One of the things I’ve learned through the years as a negotiator is that regressive bargaining, besides being illegal in many cases, will always come back to bite you. That assumes, of course, that you have built up some trust with your adversary and can be depended on to at least honestly try to reach agreement. When regressive bargaining begins, the ability to reach an agreement is severely compromised and trust is on vacation.
Unfortunately, regressive bargaining is what I see from Governor Schwarzenegger on health care. He has “introduced” Health Insurance Plan 2.0, but instead of being better than the previous version 1.0, it takes at least a small step backward, though Art Pulaski of the California Labor Federation calls version 2.0 “an enormous step backward.”
For instance; under the first plan employers would be required to contribute 4% towards employee health care, far short of the 7.5% that Democrats want. In the new plan Schwarzenegger moved backward, allowing employers to pay on a sliding scale, ranging from nothing to 4%, letting some employers off the hook. What happened to “shared responsibility?”
The individual share just got bigger.
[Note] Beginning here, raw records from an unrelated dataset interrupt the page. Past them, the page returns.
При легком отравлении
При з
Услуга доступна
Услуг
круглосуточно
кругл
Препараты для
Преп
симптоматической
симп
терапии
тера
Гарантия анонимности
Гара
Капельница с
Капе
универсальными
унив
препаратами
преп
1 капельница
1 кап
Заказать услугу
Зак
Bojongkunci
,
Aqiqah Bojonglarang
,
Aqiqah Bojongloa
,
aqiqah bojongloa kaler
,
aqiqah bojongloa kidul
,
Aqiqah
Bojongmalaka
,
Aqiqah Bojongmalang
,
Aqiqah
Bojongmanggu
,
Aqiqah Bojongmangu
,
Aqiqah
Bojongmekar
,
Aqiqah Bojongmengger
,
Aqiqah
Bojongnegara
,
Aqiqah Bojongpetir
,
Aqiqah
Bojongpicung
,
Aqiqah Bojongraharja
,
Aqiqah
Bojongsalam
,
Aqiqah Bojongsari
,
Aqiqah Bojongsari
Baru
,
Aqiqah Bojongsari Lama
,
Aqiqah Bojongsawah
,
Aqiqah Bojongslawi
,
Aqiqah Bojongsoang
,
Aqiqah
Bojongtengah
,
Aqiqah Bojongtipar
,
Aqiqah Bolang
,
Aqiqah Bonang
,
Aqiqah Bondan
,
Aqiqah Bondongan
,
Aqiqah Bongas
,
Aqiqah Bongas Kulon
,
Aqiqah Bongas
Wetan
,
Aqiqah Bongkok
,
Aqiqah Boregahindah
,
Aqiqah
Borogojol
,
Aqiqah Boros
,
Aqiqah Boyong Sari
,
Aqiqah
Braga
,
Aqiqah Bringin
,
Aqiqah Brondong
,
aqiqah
Everyone will still be required to “obtain” coverage, but the plan doesn’t adequately protect middle-class individuals who may not be able to afford high premiums. “Middle-class families would be left on their own to figure out how to pay thousands of dollars in deductibles, premiums, co-pays, prescriptions and other out-of-pocket expenses,” Pulaski said. Some may not see this as a step backward, but it sure isn’t moving forward.
Doctors are taken off the hook for their 2%. This isn’t necessarily a negative, though it had little opposition, even from doctors, but is a step backward from Health Insurance 1.0. To make up for lost revenue Schwarzenegger wants to lease the state lottery.
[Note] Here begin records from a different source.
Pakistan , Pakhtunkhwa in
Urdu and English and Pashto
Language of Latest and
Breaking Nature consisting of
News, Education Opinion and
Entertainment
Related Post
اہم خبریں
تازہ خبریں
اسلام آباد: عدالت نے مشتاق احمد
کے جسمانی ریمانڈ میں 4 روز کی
Just what we need. If we weren’t gambling with our health care enough before, now we will get to literally gamble with health care. It is probably too early to really get a grasp on how this will, or won’t work, but if the lottery is as much a boon to health insurance as it has been to education, we’re screwed.
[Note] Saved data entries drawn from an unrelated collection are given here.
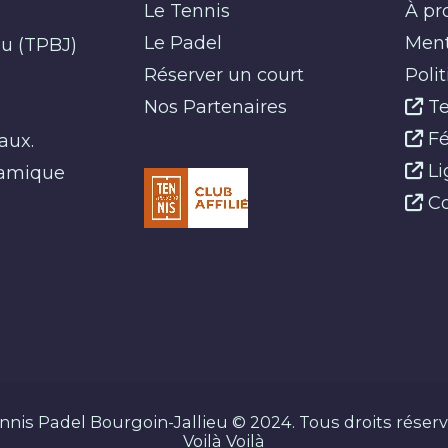
Le Tennis
À pr
Le Padel
Ment
eu (TPBJ)
Réserver un court
Poli
Nos Partenaires
Te
s
Fé
aux.
Li
namique
Co
nnis Padel Bourgoin-Jallieu © 2024. Tous droits réserv
Voilà Voilà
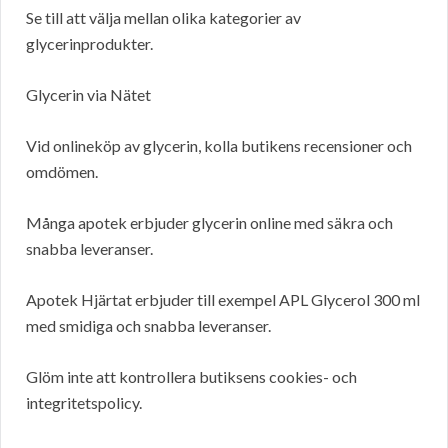
Se till att välja mellan olika kategorier av
glycerinprodukter.
Glycerin via Nätet
Vid onlineköp av glycerin, kolla butikens recensioner och
omdömen.
Många apotek erbjuder glycerin online med säkra och
snabba leveranser.
Apotek Hjärtat erbjuder till exempel APL Glycerol 300 ml
med smidiga och snabba leveranser.
Glöm inte att kontrollera butiksens cookies- och
integritetspolicy.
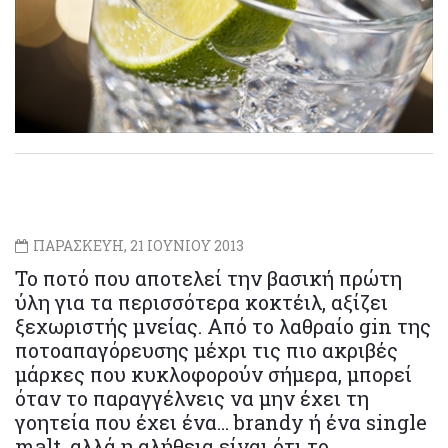
ΠΑΡΑΣΚΕΥΗ, 21 ΙΟΥΝΙΟΥ 2013
Το ποτό που αποτελεί την βασική πρώτη
ύλη για τα περισσότερα κοκτέιλ, αξίζει
ξεχωριστής μνείας. Από το λαθραίο gin της
ποτοαπαγόρευσης μέχρι τις πιο ακριβές
μάρκες που κυκλοφορούν σήμερα, μπορεί
όταν το παραγγέλνεις να μην έχει τη
γοητεία που έχει ένα… brandy ή ένα single
malt, αλλά η αλήθεια είναι ότι το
Health Insurance 2.0 is a move backwards, and in the spirit of negotiations it is wrong. The whole idea of negotiating is to move closer, not further apart. This insurance plan takes us further away from reaching agreement.
Democrats have moved off the “single payer only” bandwagon and presented a compromise in AB 8 which Schwarzenegger has said he will veto, though it is a step in his direction. If Schwarzenegger truly wants to meet in the middle, he needs to move toward the Democrats and not run from them.
In his column this morning, Dan Weintraub wrote, “It’s now up to the Democrats to propose changes in the governor’s plan that would be sufficient to get their votes.”
Of course, he got it wrong. Why is it up to the Democrats? They have an offer on the table, it is the Governor who has presented a regressive counter offer. If he had been sitting across the bargaining table from me, it would be considered a failure to negotiate in good faith.
Reality check. It is now time for Schwarzenegger to get serious and either sign AB 8 or return to the bargaining table with a real proposal that takes steps toward reaching compromise, rather than running from it.
One last point. You will notice that I purposely called the Governor’s plan Health Insurance 2.0. That’s because it doesn’t really address the core issue — health care — only health insurance, which is part of the problem with access to adequate health care. Until we face the reality that insurance is not the problem — care is — we won’t get very far.